Frequently Asked Questions
What are HEX, RGB, and HSL color codes?
They are different methods for defining digital color. HEX (e.g., #1D4ED8) is a hexadecimal format widely used in web design for its brevity. RGB (e.g., rgb(29, 78, 216)) defines color by mixing Red, Green, and Blue light, mirroring how digital screens work. HSL (e.g., hsl(221, 76%, 48%)) defines color by its more intuitive properties: Hue, Saturation, and Lightness.
How do I use the Screen Picker (EyeDropper)?
Click the "Screen Picker" button. Your browser will ask for permission to view your screen for security reasons. Once you grant it, your cursor will change to a magnifying loop. You can then click anywhere on your screen—even outside the browser window—to sample the color under the cursor. The tool will instantly update with the selected color's codes.
Why isn't the Screen Picker working for me?
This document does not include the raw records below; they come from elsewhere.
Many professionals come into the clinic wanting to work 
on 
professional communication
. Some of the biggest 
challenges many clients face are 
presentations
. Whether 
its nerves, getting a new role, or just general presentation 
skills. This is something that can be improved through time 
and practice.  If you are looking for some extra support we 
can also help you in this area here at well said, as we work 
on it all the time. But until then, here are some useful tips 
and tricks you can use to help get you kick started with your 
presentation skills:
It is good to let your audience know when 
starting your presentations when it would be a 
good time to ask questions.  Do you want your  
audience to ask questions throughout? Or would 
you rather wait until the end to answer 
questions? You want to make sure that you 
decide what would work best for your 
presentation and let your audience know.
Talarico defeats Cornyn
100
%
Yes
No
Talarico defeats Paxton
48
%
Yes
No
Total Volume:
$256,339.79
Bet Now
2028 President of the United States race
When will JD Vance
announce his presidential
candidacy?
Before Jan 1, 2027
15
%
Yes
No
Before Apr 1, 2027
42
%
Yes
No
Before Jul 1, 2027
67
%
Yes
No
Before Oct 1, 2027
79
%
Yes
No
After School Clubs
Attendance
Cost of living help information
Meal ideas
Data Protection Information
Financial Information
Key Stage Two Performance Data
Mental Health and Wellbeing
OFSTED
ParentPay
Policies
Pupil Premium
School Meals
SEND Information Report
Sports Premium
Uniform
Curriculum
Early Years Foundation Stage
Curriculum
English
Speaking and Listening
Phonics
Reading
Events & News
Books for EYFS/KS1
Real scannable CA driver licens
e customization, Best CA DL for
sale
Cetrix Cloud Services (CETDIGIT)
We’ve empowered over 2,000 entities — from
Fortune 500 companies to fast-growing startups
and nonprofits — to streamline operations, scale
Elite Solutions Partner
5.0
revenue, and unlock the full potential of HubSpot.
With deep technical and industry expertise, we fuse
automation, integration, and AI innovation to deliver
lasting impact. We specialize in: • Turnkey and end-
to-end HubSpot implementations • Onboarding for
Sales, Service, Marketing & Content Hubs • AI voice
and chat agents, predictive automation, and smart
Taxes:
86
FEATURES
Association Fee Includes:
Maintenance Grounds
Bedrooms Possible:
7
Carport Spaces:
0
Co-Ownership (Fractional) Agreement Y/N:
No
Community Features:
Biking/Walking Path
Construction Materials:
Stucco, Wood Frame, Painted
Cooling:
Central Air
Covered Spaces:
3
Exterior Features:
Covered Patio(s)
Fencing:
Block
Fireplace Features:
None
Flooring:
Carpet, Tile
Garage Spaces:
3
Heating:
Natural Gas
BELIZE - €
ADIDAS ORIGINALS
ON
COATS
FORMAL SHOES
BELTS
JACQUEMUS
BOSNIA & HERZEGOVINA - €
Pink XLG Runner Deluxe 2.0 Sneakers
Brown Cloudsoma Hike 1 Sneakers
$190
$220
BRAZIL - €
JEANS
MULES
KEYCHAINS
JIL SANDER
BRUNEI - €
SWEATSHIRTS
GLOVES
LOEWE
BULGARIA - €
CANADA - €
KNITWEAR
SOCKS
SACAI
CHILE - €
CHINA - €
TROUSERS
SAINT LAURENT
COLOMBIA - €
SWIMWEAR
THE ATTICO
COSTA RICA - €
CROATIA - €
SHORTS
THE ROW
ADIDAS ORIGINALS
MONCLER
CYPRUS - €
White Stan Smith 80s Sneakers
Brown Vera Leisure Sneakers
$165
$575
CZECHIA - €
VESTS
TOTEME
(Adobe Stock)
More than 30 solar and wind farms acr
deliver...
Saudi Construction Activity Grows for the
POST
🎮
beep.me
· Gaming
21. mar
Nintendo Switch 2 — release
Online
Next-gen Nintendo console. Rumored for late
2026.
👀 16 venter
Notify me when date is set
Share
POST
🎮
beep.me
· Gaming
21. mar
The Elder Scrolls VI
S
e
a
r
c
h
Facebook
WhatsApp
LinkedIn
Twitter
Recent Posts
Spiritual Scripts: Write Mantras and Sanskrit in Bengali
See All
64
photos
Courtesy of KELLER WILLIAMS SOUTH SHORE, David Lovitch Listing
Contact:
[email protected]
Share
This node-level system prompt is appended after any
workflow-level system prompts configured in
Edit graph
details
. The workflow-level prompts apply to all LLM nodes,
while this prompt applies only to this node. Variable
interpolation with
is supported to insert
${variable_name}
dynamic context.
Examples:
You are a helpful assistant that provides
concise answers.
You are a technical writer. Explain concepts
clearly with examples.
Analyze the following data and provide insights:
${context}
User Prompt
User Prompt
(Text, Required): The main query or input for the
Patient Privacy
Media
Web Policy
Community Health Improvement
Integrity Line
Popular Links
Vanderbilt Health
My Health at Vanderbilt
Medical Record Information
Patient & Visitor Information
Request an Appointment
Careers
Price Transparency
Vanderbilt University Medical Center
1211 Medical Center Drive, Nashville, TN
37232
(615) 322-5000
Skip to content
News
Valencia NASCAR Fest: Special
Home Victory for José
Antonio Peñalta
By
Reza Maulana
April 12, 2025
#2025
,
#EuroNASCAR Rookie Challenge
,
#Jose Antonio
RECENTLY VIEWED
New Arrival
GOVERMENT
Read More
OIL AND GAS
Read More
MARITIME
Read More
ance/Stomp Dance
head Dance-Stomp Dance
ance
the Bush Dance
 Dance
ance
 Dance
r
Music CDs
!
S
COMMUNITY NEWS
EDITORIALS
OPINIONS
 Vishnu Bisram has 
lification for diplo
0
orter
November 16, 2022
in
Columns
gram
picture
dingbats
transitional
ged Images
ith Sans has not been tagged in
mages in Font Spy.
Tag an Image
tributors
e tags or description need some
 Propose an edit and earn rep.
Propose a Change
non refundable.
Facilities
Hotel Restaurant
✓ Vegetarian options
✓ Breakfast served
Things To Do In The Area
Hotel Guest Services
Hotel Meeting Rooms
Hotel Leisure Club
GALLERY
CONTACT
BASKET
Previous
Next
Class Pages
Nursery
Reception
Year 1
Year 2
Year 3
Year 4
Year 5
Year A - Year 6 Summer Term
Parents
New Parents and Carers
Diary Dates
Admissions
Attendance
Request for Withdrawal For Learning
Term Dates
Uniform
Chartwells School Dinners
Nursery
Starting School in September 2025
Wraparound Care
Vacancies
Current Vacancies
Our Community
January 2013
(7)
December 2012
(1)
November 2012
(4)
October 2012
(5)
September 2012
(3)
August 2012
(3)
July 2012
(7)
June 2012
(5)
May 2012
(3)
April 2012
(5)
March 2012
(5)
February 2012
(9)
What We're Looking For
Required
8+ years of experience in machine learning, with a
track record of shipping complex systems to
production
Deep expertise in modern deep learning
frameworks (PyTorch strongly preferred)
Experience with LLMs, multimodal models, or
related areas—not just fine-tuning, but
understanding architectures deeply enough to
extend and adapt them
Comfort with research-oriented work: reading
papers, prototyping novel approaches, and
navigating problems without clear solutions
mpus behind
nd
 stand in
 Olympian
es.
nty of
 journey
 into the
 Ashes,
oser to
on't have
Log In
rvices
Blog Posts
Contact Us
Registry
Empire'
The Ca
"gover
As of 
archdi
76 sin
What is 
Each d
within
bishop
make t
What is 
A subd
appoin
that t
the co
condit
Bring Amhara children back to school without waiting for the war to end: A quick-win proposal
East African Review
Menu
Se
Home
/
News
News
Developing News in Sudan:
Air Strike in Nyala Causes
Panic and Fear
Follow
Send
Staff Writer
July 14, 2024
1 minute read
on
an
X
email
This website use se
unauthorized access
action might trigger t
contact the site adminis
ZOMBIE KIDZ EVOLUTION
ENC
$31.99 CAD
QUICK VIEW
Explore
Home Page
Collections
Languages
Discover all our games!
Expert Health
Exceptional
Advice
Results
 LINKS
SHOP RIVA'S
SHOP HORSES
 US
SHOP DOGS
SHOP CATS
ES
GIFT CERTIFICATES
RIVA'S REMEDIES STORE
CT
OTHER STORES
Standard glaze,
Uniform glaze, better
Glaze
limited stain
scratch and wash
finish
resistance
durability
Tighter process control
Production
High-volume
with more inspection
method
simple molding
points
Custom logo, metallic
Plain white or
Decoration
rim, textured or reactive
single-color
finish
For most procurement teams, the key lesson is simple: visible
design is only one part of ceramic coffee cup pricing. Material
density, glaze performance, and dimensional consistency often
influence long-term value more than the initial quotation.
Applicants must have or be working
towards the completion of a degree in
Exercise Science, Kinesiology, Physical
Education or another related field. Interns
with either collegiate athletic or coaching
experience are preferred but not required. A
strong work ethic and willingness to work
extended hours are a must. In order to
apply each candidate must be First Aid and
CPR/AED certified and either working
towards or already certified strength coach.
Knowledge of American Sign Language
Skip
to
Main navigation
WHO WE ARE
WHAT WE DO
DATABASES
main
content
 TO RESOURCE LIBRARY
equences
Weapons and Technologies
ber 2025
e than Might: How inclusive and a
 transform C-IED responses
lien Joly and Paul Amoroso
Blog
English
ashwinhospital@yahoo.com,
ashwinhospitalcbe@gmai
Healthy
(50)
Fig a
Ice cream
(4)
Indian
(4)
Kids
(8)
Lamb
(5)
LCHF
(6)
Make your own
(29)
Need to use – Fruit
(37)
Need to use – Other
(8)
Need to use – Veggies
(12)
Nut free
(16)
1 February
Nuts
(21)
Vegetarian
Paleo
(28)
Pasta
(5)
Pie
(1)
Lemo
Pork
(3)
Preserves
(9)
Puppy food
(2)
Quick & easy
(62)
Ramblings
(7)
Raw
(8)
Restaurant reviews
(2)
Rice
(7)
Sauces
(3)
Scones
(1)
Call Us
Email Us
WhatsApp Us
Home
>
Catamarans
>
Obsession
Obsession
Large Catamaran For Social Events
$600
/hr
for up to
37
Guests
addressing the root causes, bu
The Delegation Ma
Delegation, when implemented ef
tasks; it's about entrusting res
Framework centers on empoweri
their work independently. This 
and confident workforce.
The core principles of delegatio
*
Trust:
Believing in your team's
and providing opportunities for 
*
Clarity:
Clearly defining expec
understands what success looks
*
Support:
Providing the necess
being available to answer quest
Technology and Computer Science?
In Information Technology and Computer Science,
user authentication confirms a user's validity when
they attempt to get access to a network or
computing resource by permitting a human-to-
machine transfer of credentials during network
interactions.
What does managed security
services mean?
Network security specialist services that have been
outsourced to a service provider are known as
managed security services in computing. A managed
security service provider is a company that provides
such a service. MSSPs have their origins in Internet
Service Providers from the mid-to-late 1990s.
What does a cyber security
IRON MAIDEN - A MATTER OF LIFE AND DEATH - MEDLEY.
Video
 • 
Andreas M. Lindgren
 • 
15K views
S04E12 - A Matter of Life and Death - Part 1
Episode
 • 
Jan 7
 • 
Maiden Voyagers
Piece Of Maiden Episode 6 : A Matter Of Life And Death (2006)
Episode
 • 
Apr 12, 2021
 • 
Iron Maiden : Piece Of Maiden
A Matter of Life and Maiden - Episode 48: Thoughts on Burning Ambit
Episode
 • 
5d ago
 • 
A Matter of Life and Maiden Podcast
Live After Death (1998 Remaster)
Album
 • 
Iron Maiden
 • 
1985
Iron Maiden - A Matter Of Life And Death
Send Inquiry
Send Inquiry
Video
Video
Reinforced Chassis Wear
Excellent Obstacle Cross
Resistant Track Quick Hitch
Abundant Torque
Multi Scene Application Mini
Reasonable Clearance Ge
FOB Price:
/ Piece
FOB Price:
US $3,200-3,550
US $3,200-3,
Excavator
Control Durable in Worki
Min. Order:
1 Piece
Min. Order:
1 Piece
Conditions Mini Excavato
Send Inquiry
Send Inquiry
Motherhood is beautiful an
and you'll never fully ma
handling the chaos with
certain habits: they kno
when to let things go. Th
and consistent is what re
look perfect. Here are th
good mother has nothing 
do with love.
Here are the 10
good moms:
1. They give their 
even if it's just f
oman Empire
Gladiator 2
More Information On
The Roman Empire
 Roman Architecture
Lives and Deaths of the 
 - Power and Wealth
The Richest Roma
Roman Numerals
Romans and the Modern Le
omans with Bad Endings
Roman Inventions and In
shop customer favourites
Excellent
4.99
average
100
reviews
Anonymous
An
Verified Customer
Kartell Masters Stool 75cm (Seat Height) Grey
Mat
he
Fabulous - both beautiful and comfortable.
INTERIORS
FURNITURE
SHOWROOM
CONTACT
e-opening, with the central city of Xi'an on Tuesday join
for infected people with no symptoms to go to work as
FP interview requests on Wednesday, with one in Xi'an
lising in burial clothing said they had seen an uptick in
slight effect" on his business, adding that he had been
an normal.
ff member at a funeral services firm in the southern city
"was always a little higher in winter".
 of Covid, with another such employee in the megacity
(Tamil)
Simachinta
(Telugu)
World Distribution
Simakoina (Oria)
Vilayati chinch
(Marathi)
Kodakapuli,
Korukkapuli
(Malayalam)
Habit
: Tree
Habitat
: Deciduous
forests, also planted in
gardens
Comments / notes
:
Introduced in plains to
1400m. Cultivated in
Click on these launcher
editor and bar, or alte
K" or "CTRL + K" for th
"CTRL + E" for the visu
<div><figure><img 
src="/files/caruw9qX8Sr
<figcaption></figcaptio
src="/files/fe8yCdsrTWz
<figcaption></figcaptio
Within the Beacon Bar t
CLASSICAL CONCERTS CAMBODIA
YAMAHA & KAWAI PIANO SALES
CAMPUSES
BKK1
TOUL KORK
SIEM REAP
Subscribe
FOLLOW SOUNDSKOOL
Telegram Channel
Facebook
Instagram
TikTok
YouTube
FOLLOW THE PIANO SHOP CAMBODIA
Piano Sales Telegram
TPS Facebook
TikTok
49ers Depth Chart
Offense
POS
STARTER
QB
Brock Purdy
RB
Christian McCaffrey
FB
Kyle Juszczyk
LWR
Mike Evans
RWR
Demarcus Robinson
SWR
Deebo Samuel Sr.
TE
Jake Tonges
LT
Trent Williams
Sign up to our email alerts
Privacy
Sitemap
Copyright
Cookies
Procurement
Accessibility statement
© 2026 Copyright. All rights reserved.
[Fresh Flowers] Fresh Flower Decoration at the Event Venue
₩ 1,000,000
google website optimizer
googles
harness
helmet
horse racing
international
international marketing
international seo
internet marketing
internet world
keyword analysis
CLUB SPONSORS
The EyeDropper API is a modern web technology and is not yet supported by all browsers. It works reliably in recent versions of Google Chrome, Microsoft Edge, and Opera. If the button doesn't work, you are likely using a browser (like Firefox or Safari) that has not implemented this feature yet. You can still use all other features of the color picker.
How can I create a color palette from a single color?
The HSL format is ideal for this task. After choosing a base color, you can easily create a monochromatic palette by adjusting only the Lightness value up (for lighter tints) and down (for darker shades). To create a more dynamic palette, try adjusting the Hue value by a fixed amount (e.g., add 180° for a complementary color, or add/subtract 30° for analogous colors) while keeping Saturation and Lightness relatively constant.
What are "web-safe" colors and are they still relevant?
Web-safe colors refer to a specific palette of 216 colors that were guaranteed to display consistently on old 8-bit computer monitors, which could only show 256 colors at a time. In the 1990s and early 2000s, using these colors was crucial for design consistency. Today, this concept is largely historical. Modern devices can display millions of colors (24-bit "true color"), so designers are no longer restricted to this limited palette.